→ **What you will do**: Reproduce every line of the data below word for word, leaving nothing out or changed.

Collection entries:
........
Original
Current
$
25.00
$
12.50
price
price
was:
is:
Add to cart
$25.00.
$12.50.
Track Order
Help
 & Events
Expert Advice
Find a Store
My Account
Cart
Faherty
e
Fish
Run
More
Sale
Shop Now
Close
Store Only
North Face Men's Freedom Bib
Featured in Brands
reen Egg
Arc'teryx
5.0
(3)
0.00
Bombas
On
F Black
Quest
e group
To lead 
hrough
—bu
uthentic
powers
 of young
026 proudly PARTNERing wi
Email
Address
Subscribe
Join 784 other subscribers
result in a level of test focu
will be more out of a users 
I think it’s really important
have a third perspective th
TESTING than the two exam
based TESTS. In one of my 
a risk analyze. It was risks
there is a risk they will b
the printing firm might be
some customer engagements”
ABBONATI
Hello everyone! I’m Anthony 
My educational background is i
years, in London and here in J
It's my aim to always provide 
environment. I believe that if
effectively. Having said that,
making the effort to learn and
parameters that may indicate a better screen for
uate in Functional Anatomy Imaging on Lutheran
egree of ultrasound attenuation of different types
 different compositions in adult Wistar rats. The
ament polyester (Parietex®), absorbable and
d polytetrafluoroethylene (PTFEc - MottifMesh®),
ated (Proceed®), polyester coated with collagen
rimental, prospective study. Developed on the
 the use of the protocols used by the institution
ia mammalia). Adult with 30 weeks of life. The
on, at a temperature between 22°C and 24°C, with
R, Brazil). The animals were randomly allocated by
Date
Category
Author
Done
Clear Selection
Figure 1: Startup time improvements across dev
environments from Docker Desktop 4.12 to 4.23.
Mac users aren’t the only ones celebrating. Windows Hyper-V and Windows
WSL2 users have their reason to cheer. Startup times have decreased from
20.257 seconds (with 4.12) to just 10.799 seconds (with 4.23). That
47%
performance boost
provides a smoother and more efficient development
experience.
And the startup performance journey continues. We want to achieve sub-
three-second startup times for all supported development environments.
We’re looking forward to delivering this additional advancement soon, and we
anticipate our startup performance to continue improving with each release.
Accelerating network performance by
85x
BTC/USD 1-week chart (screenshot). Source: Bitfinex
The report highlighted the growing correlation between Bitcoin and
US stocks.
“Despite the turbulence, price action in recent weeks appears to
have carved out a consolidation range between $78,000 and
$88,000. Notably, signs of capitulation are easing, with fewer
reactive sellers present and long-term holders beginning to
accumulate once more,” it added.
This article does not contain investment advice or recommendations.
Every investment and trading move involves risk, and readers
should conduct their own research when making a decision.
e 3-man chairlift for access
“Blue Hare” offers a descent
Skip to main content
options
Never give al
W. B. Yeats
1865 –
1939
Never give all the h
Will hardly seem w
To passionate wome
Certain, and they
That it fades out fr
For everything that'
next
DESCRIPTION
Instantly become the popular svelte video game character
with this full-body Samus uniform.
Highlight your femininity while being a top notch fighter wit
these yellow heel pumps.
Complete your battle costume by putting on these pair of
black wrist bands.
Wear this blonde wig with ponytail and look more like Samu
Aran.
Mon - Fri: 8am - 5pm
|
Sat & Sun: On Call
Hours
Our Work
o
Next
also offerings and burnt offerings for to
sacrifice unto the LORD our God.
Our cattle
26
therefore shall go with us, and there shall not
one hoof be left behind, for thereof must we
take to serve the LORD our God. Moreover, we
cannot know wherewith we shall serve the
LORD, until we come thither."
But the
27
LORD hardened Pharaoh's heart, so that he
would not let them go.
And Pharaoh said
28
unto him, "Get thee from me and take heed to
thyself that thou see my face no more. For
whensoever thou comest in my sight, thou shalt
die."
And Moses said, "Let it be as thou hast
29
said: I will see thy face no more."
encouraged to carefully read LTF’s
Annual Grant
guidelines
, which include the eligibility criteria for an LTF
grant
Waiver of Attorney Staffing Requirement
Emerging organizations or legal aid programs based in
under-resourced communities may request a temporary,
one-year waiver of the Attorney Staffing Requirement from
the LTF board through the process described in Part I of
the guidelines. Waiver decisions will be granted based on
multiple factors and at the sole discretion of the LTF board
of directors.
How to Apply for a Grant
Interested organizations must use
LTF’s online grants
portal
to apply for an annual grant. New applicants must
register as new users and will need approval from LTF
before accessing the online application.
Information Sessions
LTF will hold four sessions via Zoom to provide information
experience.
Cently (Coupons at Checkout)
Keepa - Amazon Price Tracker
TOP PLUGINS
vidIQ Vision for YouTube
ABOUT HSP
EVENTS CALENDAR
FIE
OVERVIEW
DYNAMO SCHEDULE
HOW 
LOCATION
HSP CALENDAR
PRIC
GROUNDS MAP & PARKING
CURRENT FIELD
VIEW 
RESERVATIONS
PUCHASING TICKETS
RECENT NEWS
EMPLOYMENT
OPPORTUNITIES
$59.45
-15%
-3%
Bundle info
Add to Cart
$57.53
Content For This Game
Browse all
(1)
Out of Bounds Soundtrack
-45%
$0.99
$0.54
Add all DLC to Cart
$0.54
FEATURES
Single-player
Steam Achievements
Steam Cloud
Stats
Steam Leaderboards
........
→ **Solution to this task**:
Original
Current
$
25.00
$
12.50
price
price
was:
is:
Add to cart
$25.00.
$12.50.
Track Order
Help
 & Events
Expert Advice
Find a Store
My Account
Cart
Faherty
e
Fish
Run
More
Sale
Shop Now
Close
Store Only
North Face Men's Freedom Bib
Featured in Brands
reen Egg
Arc'teryx
5.0
(3)
0.00
Bombas
On
F Black
Quest
e group
To lead 
hrough
—bu
uthentic
powers
 of young
026 proudly PARTNERing wi
Email
Address
Subscribe
Join 784 other subscribers
result in a level of test focu
will be more out of a users 
I think it’s really important
have a third perspective th
TESTING than the two exam
based TESTS. In one of my 
a risk analyze. It was risks
there is a risk they will b
the printing firm might be
some customer engagements”
ABBONATI
Hello everyone! I’m Anthony 
My educational background is i
years, in London and here in J
It's my aim to always provide 
environment. I believe that if
effectively. Having said that,
making the effort to learn and
parameters that may indicate a better screen for
uate in Functional Anatomy Imaging on Lutheran
egree of ultrasound attenuation of different types
 different compositions in adult Wistar rats. The
ament polyester (Parietex®), absorbable and
d polytetrafluoroethylene (PTFEc - MottifMesh®),
ated (Proceed®), polyester coated with collagen
rimental, prospective study. Developed on the
 the use of the protocols used by the institution
ia mammalia). Adult with 30 weeks of life. The
on, at a temperature between 22°C and 24°C, with
R, Brazil). The animals were randomly allocated by
Date
Category
Author
Done
Clear Selection
Figure 1: Startup time improvements across dev
environments from Docker Desktop 4.12 to 4.23.
Mac users aren’t the only ones celebrating. Windows Hyper-V and Windows
WSL2 users have their reason to cheer. Startup times have decreased from
20.257 seconds (with 4.12) to just 10.799 seconds (with 4.23). That
47%
performance boost
provides a smoother and more efficient development
experience.
And the startup performance journey continues. We want to achieve sub-
three-second startup times for all supported development environments.
We’re looking forward to delivering this additional advancement soon, and we
anticipate our startup performance to continue improving with each release.
Accelerating network performance by
85x
BTC/USD 1-week chart (screenshot). Source: Bitfinex
The report highlighted the growing correlation between Bitcoin and
US stocks.
“Despite the turbulence, price action in recent weeks appears to
have carved out a consolidation range between $78,000 and
$88,000. Notably, signs of capitulation are easing, with fewer
reactive sellers present and long-term holders beginning to
accumulate once more,” it added.
This article does not contain investment advice or recommendations.
Every investment and trading move involves risk, and readers
should conduct their own research when making a decision.
e 3-man chairlift for access
“Blue Hare” offers a descent
Skip to main content
options
Never give al
W. B. Yeats
1865 –
1939
Never give all the h
Will hardly seem w
To passionate wome
Certain, and they
That it fades out fr
For everything that'
next
DESCRIPTION
Instantly become the popular svelte video game character
with this full-body Samus uniform.
Highlight your femininity while being a top notch fighter wit
these yellow heel pumps.
Complete your battle costume by putting on these pair of
black wrist bands.
Wear this blonde wig with ponytail and look more like Samu
Aran.
Mon - Fri: 8am - 5pm
|
Sat & Sun: On Call
Hours
Our Work
o
Next
also offerings and burnt offerings for to
sacrifice unto the LORD our God.
Our cattle
26
therefore shall go with us, and there shall not
one hoof be left behind, for thereof must we
take to serve the LORD our God. Moreover, we
cannot know wherewith we shall serve the
LORD, until we come thither."
But the
27
LORD hardened Pharaoh's heart, so that he
would not let them go.
And Pharaoh said
28
unto him, "Get thee from me and take heed to
thyself that thou see my face no more. For
whensoever thou comest in my sight, thou shalt
die."
And Moses said, "Let it be as thou hast
29
said: I will see thy face no more."
encouraged to carefully read LTF’s
Annual Grant
guidelines
, which include the eligibility criteria for an LTF
grant
Waiver of Attorney Staffing Requirement
Emerging organizations or legal aid programs based in
under-resourced communities may request a temporary,
one-year waiver of the Attorney Staffing Requirement from
the LTF board through the process described in Part I of
the guidelines. Waiver decisions will be granted based on
multiple factors and at the sole discretion of the LTF board
of directors.
How to Apply for a Grant
Interested organizations must use
LTF’s online grants
portal
to apply for an annual grant. New applicants must
register as new users and will need approval from LTF
before accessing the online application.
Information Sessions
LTF will hold four sessions via Zoom to provide information
experience.
Cently (Coupons at Checkout)
Keepa - Amazon Price Tracker
TOP PLUGINS
vidIQ Vision for YouTube
ABOUT HSP
EVENTS CALENDAR
FIE
OVERVIEW
DYNAMO SCHEDULE
HOW 
LOCATION
HSP CALENDAR
PRIC
GROUNDS MAP & PARKING
CURRENT FIELD
VIEW 
RESERVATIONS
PUCHASING TICKETS
RECENT NEWS
EMPLOYMENT
OPPORTUNITIES
$59.45
-15%
-3%
Bundle info
Add to Cart
$57.53
Content For This Game
Browse all
(1)
Out of Bounds Soundtrack
-45%
$0.99
$0.54
Add all DLC to Cart
$0.54
FEATURES
Single-player
Steam Achievements
Steam Cloud
Stats
Steam Leaderboards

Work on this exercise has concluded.